By the time Michael Chai spotted the other boat bearing down on his craft, it was too late to shout a warning to the captain, and the vessels collided. Within a few seconds, he and 17 other Taiwanese tourists were plunged into Vietnam’s Halong Bay, without life jackets, fighting to survive.
Five people in the party of tourists drowned in Wednesday’s accident, trapped under the hull of their capsized boat, raising fresh questions over safety standards in one of Vietnam’s most visited attractions.
“I love this country, but I am worried about safety,” Chai said in a telephone interview Friday from Halong Bay. “The government should be responsible for this.”
Each day, up to 10,000 tourists from around the world sail Halong Bay, a UNESCO heritage site three hours east of the capital, Hanoi. For many, it’s the highlight of their trip to this scenic Southeast Asian country. But at least four deadly accidents over the last 10 years and many more alarming safety incidents recounted on travelers’ blogs have led to allegations that tour companies are cutting corners.
The hundreds of boats that sail the bay are of varying quality, from luxury wooden junks to much more basic vessels.
At the bottom end of the market, two-day tours can be booked for as little $80 in some travel agencies in Hanoi’s tourist-clogged Old Quarter.
The Taiwanese tourists had booked their cruise with one of the more expensive and well-regarded companies, Halong Paradise Cruises.
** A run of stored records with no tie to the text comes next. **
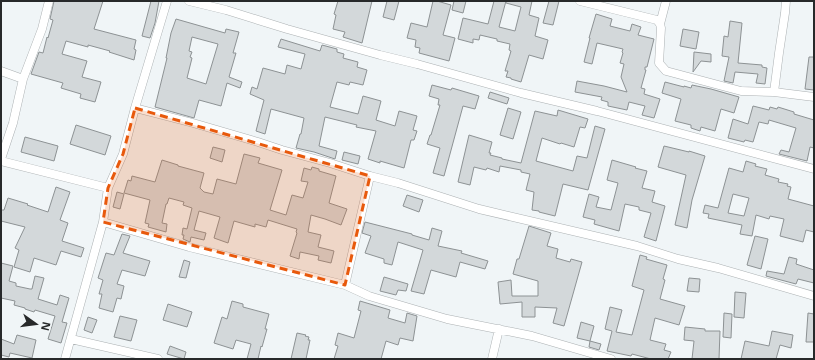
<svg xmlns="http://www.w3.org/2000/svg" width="815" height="360" viewBox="0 0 815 360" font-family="'Open Sans',sans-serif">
<rect width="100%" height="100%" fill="#f0f5f7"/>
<!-- building -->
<path fill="#d3d8da" stroke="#8d9294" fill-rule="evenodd" d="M54 1H103L94 29 136 40 134 49 136 50 134 60 109 52 110 51 88 45V47L66 41 62 54 87 61 82 77 101 82 95 102 80 98 81 94 61 88 63 83 31 74 39 52 43 53 47 37 48 38 53 20 50 19Z
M151 1H159L155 23 150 38 142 36Z
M338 1H372L362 43 343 37 345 32 333 29 336 15 334 14Z
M387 1H399L394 20 383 17Z
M433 1H437L451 5 443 35 455 38 449 61 419 53 420 48 415 47 416 40 407 38 411 23 427 27Z
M454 1H466L463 13 452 10Z
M494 1H506L499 27 515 31 521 7 506 3V1H532L529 15 539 18 535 36 548 40 543 59 529 55 521 82 511 79V78L506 77 508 71H505L511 51 509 50 510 44 497 41V39L480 35 479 40 473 39V43L458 39 463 18 488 24Z
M549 1H559L553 25 543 23Z
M596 14 612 19 610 26 630 31 632 24 641 27 638 35 654 39 647 67H645V70H646L641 88 645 89 644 94 660 99 654 118 642 115 645 106 629 102 627 110 608 106V102L601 100 602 97 575 92 577 81 604 86 627 92 621 77 624 64 620 63 623 53 622 52 623 49 597 43 592 64 584 62 590 38H589Z
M176 19 225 33 226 29 239 32 233 53H236L229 77 242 82 240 88 227 83 221 106 199 100 194 118 155 107 167 58H166L171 33ZM192 37 218 44 206 84 187 78 192 58 190 57 192 52 189 51Z
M730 21 742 23 738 63 762 65V67L767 68 765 84 756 83 758 74 735 72 733 83 724 81 729 57 722 56 724 36 728 37Z
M683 29 699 32 696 49 680 46Z
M281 39 320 51 322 45 337 49V52L344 54 343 58 358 62 357 67 367 70 363 85 350 82 349 85 337 82 330 107 358 114 363 96 381 101 376 120 395 126 399 111 417 116 413 130 417 131 414 140H411L404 168 380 161V163L368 159 376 131 356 127 357 125 325 117 319 146 337 151 335 159 314 152 296 148 300 134H301L304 118 271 109 265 134 256 131 264 100 250 94 252 87 257 89 263 68 285 74 287 65 301 69 305 54 278 47Z
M694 52 711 54V62L701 61 693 72Z
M809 57H814V90L805 89Z
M665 82 684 87V86L691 88 692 85 711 89 739 97 734 113 721 109 715 131 701 127 700 131 691 128V125L675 121 681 99 662 93Z
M432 85 451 90 452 88 479 96 475 109 463 106 444 176 433 173 440 148 427 144 430 135H431L440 105H438L439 99 429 96Z
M490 92 509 98 507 104 488 98Z
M753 106 769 110 770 107 777 109 778 107 794 112V114L814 120V148L810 147 807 161 779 154 781 150 789 152 796 128 769 120 768 124 759 122 753 142 745 140 744 142 728 138 733 119 748 124Z
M508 108 521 112 513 139 500 135Z
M558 110 588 119 585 128 580 127 574 147 561 143 560 144 542 138 536 161 573 171 577 156 587 158 595 126 605 129 588 190 563 184 555 216 539 212V211L532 210 534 192 526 190 530 174 521 172V170L500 166 499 172 487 168 486 170 474 167 470 185 458 182 469 135 492 142 489 153H491L490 155 502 158V159L521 163 535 111 557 116Z
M76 125 111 136 105 155 70 144Z
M25 137 58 146 54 161 21 152Z
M664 146 689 152V151L705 156 692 200 687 228 675 225 686 175 658 167Z
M213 147 225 150 222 162 210 158Z
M344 152 360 156 358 164 342 160Z
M244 154 260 158 258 163 282 170 270 210 286 215 292 195 303 198 308 182 301 181 304 168 311 170 312 167 319 169V171L336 176 329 203 347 209 341 225 325 219 311 215 308 232 321 235 318 247 334 251 331 263 318 260 319 256 300 252 299 259 290 256 297 233 296 232 297 229 268 220 266 227 255 224V227L234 221 228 243 214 238 220 217 199 211 194 230 206 233 204 240 191 237 190 242 183 239 184 235H182L183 228 187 229 192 208 183 205 184 202 169 198 167 204H166L162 223 167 224 166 232 148 227 149 224 145 223 150 200 124 193 128 180 131 181 132 176 155 182 162 160 178 165V166L204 173 200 188 204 192 213 194 217 179 236 184Z
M612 160 636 167 635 168 647 171 642 188 655 191 652 202 665 206 656 241 644 237 651 213 639 210V207L625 204 619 231 594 224 595 220 583 217 589 194 599 197 596 207 611 210 618 183 607 180Z
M746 161 756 164 755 166 767 169 765 175 779 179 778 182 788 184 787 186 791 187 788 199 814 206V232L806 230 803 242 780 236 784 219 770 216 769 219 756 215 752 236 740 234 742 225 708 218 709 214 703 213 705 205 718 208 729 168 743 172ZM733 194 749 198 744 216 728 213Z
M56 187 70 192 60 220 68 223 62 241 84 248 81 257 61 251 56 265 34 258 30 272 14 267 19 250 15 248 25 227 1 221V210H4L8 198 28 204 27 205 48 212Z
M117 192 124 194 120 209 113 207Z
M407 195 423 200 419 212 403 206Z
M365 222 412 234V235L429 240 432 228 442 231 438 246 462 251 461 253 488 261 485 269 460 262 456 277 431 270 424 294 411 291 423 250 398 242 392 265 384 263V259L365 253 371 236 362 233Z
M529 226 551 233 547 246 558 249 556 258 570 262 571 259 582 262 564 326 553 323 557 308 535 307V317H522V302L500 304 498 282 511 280 512 296H538V281L513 274 517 259H519Z
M122 234 130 236 123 253 150 261 145 276 122 270 117 284 124 286 121 299 117 298 113 312 99 308 102 294H99L103 280 98 278 106 253 114 255Z
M755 236 768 239 761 269 747 265Z
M640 255 647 257 646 259 667 265 663 279 665 280 660 299 685 306 679 325 655 318 650 340 666 344 664 350 671 352 668 359H651L632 354 631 356 607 351 612 331 605 329 610 307 622 310 616 332 632 335 644 290 632 286Z
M789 257 797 259 796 264 814 270V283L798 279 796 284 766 276 767 271 784 274Z
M184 260 190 262 186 278 179 277Z
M1 263 13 266 9 281 16 283V286L30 289H32L35 276 44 278 38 299 57 305 60 295 69 298 62 322 67 323 61 343 48 339 55 316 35 310 34 312 25 309V308L14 305 15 301 1 298Z
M384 277 408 284 406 291 398 290 396 295 380 291Z
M689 278 700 279 699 292 687 291Z
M735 292 746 293 744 318 734 317Z
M232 301 243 304V307L269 314 265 329H267L262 347 261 346 258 359H247L251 344 236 340 233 349 214 343 222 317 227 319Z
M360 301 390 310 388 318 405 323 407 313 417 316 413 341 400 338 398 345 386 341 381 359H334L338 346 335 345 338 333 354 338 361 311 358 310Z
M168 304 192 312 187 327 163 320Z
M724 313 732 314 731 338 723 337Z
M808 313 814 314V342H806Z
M120 316 137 320 131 341 114 337Z
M88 317 97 320 92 333 84 330Z
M581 322 594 326 590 341 601 344 599 350 589 347 590 341 577 338Z
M685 327 705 329V331H720L719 359H692L694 341 684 340Z
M772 331 793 335 791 348 780 345 776 359H741L745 341 769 346Z
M297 333 306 335 305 336 309 337 308 340H310L306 359H291Z
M17 335 36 340 32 358 10 353 9 357 1 355V339L14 344Z
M170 346 186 352 184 359 167 354Z"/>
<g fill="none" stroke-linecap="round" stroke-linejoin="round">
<!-- street casing -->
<g stroke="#acb1b3" stroke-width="9">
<path id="street" d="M189 1 226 10 287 29 380 55 417 64 521 93 597 111 814 169
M580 1 657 20 660 24 661 28 659 63 666 71 741 91 774 92 814 97
M660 24 666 1
M1 71 23 79
M774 92 779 53 785 13 786 1
M135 108 193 123 258 142 282 150 330 163 370 176 398 183 479 209 637 246 678 259 718 268 814 296
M1 159 13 123 23 79 42 29 49 1
M1 161 108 188
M103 222 189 247 345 285 369 296 447 319 532 336 611 359
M345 285 370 176
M71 339 158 359
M65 359 103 222 108 188 123 154 135 108 167 1
M492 359 499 329"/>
</g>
<!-- street -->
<use href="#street" stroke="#fff" stroke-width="8"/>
</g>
<!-- marked area -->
<path fill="#e8590c" fill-opacity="0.2" stroke="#e8590c" stroke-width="3" stroke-dasharray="8 5" stroke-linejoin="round" d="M135 108 370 176 345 285 103 222 108 188 123 154Z"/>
<!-- border -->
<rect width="815" height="360" fill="none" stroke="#27292a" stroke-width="4"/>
<!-- north arrow -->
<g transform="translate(36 324) rotate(104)" stroke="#f0f5f7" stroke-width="3" paint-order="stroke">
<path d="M0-3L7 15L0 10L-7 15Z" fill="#27292a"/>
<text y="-6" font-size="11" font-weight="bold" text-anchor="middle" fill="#27292a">N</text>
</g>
</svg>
The company declined to comment for this article, saying it was too busy looking after the families of the victims.
Authorities say they are investigating Wednesday’s incident and will charge the boat’s captain.
Last year, 12 people from nine nations died when their boat sank in Halong Bay early in the morning as those on board slept. The captain of the boat was sentenced to 10 years in jail, the chief engineer to eight. An investigation into the accident found that crew had forgotten to close a valve that allowed the vessel to take on water after a pipe in the engine’s cooling system broke.
In Wednesday’s accident, Chai said the holidaymakers were returning to their cruise boat on a smaller, “shuttle” vessel after touring a cave in the bay. The tour guide was joking with them and there was no sign of danger when the shuttle craft was struck by a larger tourist boat operated by another company.
“I was the first person to see the boat coming, but it was too late, it was right next to me already,” Chai said. “The boat sank in less than five seconds.”
Chai said that people were trying to save themselves in the water, but that one of the strongest swimmers in the group – a former Taiwanese navy officer – had been knocked unconscious in the accident and couldn’t help.
Chai said there were no life jackets on the shuttle boat.
“There should have been better safety procedures. On the big boat and our boat, there were no medical or emergency supplies,” he said. “How can you run a company like this?”
Luong Dinh Long, a tour operator in Hanoi’s Old Quarter, said he feared the accident would drive away tourists.
Long said that after last year’s deadly accident, the authorities tightened safety measures that included a requirement that new boats be made of metal, not wood.
“I’m surprised that this accident happened to a luxury cruise company,” he said. “These accidents have a big impact on the Vietnamese tourist industry.”
Last year, some 6 million tourists visited Vietnam, 360,000 of them from Taiwan. Tourism is a vital industry in the developing country, providing foreign currency and jobs to many thousands. In Taiwan, the government issued a notice to tour agents to try and ensure the safety of the boats on the packages they sell. The impact of the accident in Taiwan was felt harder because three Taiwanese tourists also died Wednesday in a boating accident in the Philippines.
Canadian tourist Deb Haugh said she was planning to visit Halong Bay from Hanoi, but wouldn’t stay the night.
“We will go on a day trip, wear our life jackets and hope for the best,” she said.